─── Data shown ───

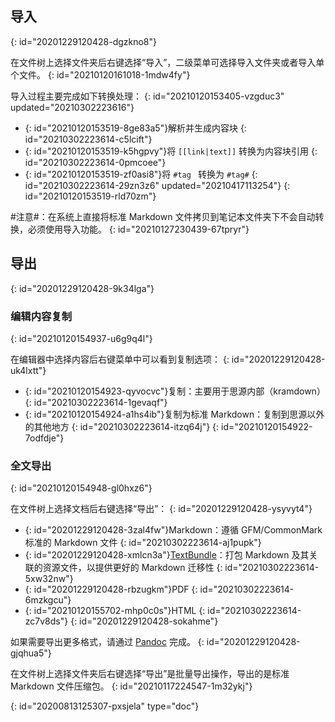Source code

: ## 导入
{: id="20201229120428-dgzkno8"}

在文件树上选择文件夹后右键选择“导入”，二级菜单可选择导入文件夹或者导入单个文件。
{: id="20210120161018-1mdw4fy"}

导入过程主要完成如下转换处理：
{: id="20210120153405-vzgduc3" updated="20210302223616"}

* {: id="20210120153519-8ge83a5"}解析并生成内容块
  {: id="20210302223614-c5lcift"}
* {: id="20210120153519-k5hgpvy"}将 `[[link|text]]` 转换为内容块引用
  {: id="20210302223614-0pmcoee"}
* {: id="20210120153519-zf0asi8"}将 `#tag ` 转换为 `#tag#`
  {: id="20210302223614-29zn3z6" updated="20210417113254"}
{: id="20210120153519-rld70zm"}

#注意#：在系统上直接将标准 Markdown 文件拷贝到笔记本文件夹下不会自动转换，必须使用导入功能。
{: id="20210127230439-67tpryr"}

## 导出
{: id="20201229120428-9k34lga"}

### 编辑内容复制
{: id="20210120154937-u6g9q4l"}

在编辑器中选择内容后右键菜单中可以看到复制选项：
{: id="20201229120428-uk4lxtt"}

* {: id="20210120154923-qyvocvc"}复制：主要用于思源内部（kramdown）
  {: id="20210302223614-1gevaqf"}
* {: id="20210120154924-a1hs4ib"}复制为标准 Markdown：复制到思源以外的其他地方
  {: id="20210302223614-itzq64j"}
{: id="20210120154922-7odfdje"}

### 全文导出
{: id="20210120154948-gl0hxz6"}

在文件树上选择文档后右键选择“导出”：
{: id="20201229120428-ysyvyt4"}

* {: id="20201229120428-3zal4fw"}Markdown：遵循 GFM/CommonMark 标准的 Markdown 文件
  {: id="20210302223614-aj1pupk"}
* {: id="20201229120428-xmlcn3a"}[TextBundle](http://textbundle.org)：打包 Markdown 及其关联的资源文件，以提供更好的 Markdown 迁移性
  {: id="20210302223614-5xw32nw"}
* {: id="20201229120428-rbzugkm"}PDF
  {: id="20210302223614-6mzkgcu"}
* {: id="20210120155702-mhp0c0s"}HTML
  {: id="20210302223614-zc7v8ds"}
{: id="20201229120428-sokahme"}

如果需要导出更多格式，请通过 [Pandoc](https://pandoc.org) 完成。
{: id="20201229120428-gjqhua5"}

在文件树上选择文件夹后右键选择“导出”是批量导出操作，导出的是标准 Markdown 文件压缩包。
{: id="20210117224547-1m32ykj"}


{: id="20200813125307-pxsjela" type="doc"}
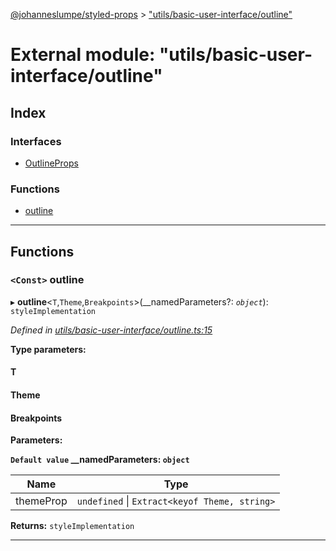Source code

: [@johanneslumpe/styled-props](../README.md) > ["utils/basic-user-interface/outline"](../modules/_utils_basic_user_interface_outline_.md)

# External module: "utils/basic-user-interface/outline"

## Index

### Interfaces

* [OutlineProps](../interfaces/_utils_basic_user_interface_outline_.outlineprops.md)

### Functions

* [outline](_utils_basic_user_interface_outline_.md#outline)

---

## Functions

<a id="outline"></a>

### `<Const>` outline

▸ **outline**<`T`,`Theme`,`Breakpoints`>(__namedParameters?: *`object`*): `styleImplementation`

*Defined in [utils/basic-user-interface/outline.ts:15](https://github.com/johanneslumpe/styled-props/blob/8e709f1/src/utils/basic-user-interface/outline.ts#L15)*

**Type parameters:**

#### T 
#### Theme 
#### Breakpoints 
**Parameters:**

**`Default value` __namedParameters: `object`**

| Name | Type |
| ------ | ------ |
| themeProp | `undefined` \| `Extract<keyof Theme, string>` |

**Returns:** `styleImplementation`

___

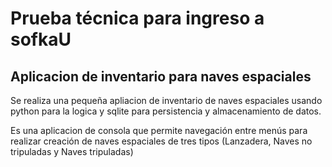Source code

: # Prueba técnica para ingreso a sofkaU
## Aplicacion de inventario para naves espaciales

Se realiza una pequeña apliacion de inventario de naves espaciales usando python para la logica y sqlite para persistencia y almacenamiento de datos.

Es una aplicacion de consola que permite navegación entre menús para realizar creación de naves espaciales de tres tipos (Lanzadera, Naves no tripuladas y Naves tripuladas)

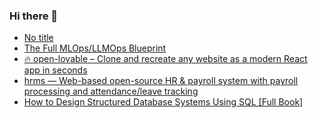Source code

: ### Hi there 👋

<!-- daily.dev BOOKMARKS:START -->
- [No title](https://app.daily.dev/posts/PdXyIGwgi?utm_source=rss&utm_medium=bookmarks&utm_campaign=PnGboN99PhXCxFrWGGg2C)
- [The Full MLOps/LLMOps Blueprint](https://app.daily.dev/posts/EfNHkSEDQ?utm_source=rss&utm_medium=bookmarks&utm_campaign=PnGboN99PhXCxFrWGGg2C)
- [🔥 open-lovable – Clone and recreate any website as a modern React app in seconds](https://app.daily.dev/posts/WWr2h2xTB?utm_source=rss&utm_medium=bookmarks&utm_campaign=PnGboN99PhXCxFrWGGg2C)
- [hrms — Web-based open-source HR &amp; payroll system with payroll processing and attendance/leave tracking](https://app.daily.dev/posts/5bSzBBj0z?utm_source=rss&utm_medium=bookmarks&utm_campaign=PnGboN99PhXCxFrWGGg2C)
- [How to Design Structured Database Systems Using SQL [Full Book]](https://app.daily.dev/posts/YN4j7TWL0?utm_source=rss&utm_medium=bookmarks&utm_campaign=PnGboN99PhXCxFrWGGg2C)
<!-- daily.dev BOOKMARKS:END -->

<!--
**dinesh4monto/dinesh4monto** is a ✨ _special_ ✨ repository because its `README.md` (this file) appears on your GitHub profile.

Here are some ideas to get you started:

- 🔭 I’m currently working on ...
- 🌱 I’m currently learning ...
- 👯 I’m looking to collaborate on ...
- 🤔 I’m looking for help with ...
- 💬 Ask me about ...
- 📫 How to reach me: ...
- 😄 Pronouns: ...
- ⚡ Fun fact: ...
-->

───

__What is required__:
Repeat the entries exactly as they are given, leaving out each image.

__Your response__:
Source code

: ## 导入
{: id="20201229120428-dgzkno8"}

在文件树上选择文件夹后右键选择“导入”，二级菜单可选择导入文件夹或者导入单个文件。
{: id="20210120161018-1mdw4fy"}

导入过程主要完成如下转换处理：
{: id="20210120153405-vzgduc3" updated="20210302223616"}

* {: id="20210120153519-8ge83a5"}解析并生成内容块
  {: id="20210302223614-c5lcift"}
* {: id="20210120153519-k5hgpvy"}将 `[[link|text]]` 转换为内容块引用
  {: id="20210302223614-0pmcoee"}
* {: id="20210120153519-zf0asi8"}将 `#tag ` 转换为 `#tag#`
  {: id="20210302223614-29zn3z6" updated="20210417113254"}
{: id="20210120153519-rld70zm"}

#注意#：在系统上直接将标准 Markdown 文件拷贝到笔记本文件夹下不会自动转换，必须使用导入功能。
{: id="20210127230439-67tpryr"}

## 导出
{: id="20201229120428-9k34lga"}

### 编辑内容复制
{: id="20210120154937-u6g9q4l"}

在编辑器中选择内容后右键菜单中可以看到复制选项：
{: id="20201229120428-uk4lxtt"}

* {: id="20210120154923-qyvocvc"}复制：主要用于思源内部（kramdown）
  {: id="20210302223614-1gevaqf"}
* {: id="20210120154924-a1hs4ib"}复制为标准 Markdown：复制到思源以外的其他地方
  {: id="20210302223614-itzq64j"}
{: id="20210120154922-7odfdje"}

### 全文导出
{: id="20210120154948-gl0hxz6"}

在文件树上选择文档后右键选择“导出”：
{: id="20201229120428-ysyvyt4"}

* {: id="20201229120428-3zal4fw"}Markdown：遵循 GFM/CommonMark 标准的 Markdown 文件
  {: id="20210302223614-aj1pupk"}
* {: id="20201229120428-xmlcn3a"}[TextBundle](http://textbundle.org)：打包 Markdown 及其关联的资源文件，以提供更好的 Markdown 迁移性
  {: id="20210302223614-5xw32nw"}
* {: id="20201229120428-rbzugkm"}PDF
  {: id="20210302223614-6mzkgcu"}
* {: id="20210120155702-mhp0c0s"}HTML
  {: id="20210302223614-zc7v8ds"}
{: id="20201229120428-sokahme"}

如果需要导出更多格式，请通过 [Pandoc](https://pandoc.org) 完成。
{: id="20201229120428-gjqhua5"}

在文件树上选择文件夹后右键选择“导出”是批量导出操作，导出的是标准 Markdown 文件压缩包。
{: id="20210117224547-1m32ykj"}


{: id="20200813125307-pxsjela" type="doc"}
Source code

: [@johanneslumpe/styled-props](../README.md) > ["utils/basic-user-interface/outline"](../modules/_utils_basic_user_interface_outline_.md)

# External module: "utils/basic-user-interface/outline"

## Index

### Interfaces

* [OutlineProps](../interfaces/_utils_basic_user_interface_outline_.outlineprops.md)

### Functions

* [outline](_utils_basic_user_interface_outline_.md#outline)

---

## Functions

<a id="outline"></a>

### `<Const>` outline

▸ **outline**<`T`,`Theme`,`Breakpoints`>(__namedParameters?: *`object`*): `styleImplementation`

*Defined in [utils/basic-user-interface/outline.ts:15](https://github.com/johanneslumpe/styled-props/blob/8e709f1/src/utils/basic-user-interface/outline.ts#L15)*

**Type parameters:**

#### T 
#### Theme 
#### Breakpoints 
**Parameters:**

**`Default value` __namedParameters: `object`**

| Name | Type |
| ------ | ------ |
| themeProp | `undefined` \| `Extract<keyof Theme, string>` |

**Returns:** `styleImplementation`

___

Source code

: # Prueba técnica para ingreso a sofkaU
## Aplicacion de inventario para naves espaciales

Se realiza una pequeña apliacion de inventario de naves espaciales usando python para la logica y sqlite para persistencia y almacenamiento de datos.

Es una aplicacion de consola que permite navegación entre menús para realizar creación de naves espaciales de tres tipos (Lanzadera, Naves no tripuladas y Naves tripuladas)

Source code

: ### Hi there 👋

<!-- daily.dev BOOKMARKS:START -->
- [No title](https://app.daily.dev/posts/PdXyIGwgi?utm_source=rss&utm_medium=bookmarks&utm_campaign=PnGboN99PhXCxFrWGGg2C)
- [The Full MLOps/LLMOps Blueprint](https://app.daily.dev/posts/EfNHkSEDQ?utm_source=rss&utm_medium=bookmarks&utm_campaign=PnGboN99PhXCxFrWGGg2C)
- [🔥 open-lovable – Clone and recreate any website as a modern React app in seconds](https://app.daily.dev/posts/WWr2h2xTB?utm_source=rss&utm_medium=bookmarks&utm_campaign=PnGboN99PhXCxFrWGGg2C)
- [hrms — Web-based open-source HR &amp; payroll system with payroll processing and attendance/leave tracking](https://app.daily.dev/posts/5bSzBBj0z?utm_source=rss&utm_medium=bookmarks&utm_campaign=PnGboN99PhXCxFrWGGg2C)
- [How to Design Structured Database Systems Using SQL [Full Book]](https://app.daily.dev/posts/YN4j7TWL0?utm_source=rss&utm_medium=bookmarks&utm_campaign=PnGboN99PhXCxFrWGGg2C)
<!-- daily.dev BOOKMARKS:END -->

<!--
**dinesh4monto/dinesh4monto** is a ✨ _special_ ✨ repository because its `README.md` (this file) appears on your GitHub profile.

Here are some ideas to get you started:

- 🔭 I’m currently working on ...
- 🌱 I’m currently learning ...
- 👯 I’m looking to collaborate on ...
- 🤔 I’m looking for help with ...
- 💬 Ask me about ...
- 📫 How to reach me: ...
- 😄 Pronouns: ...
- ⚡ Fun fact: ...
-->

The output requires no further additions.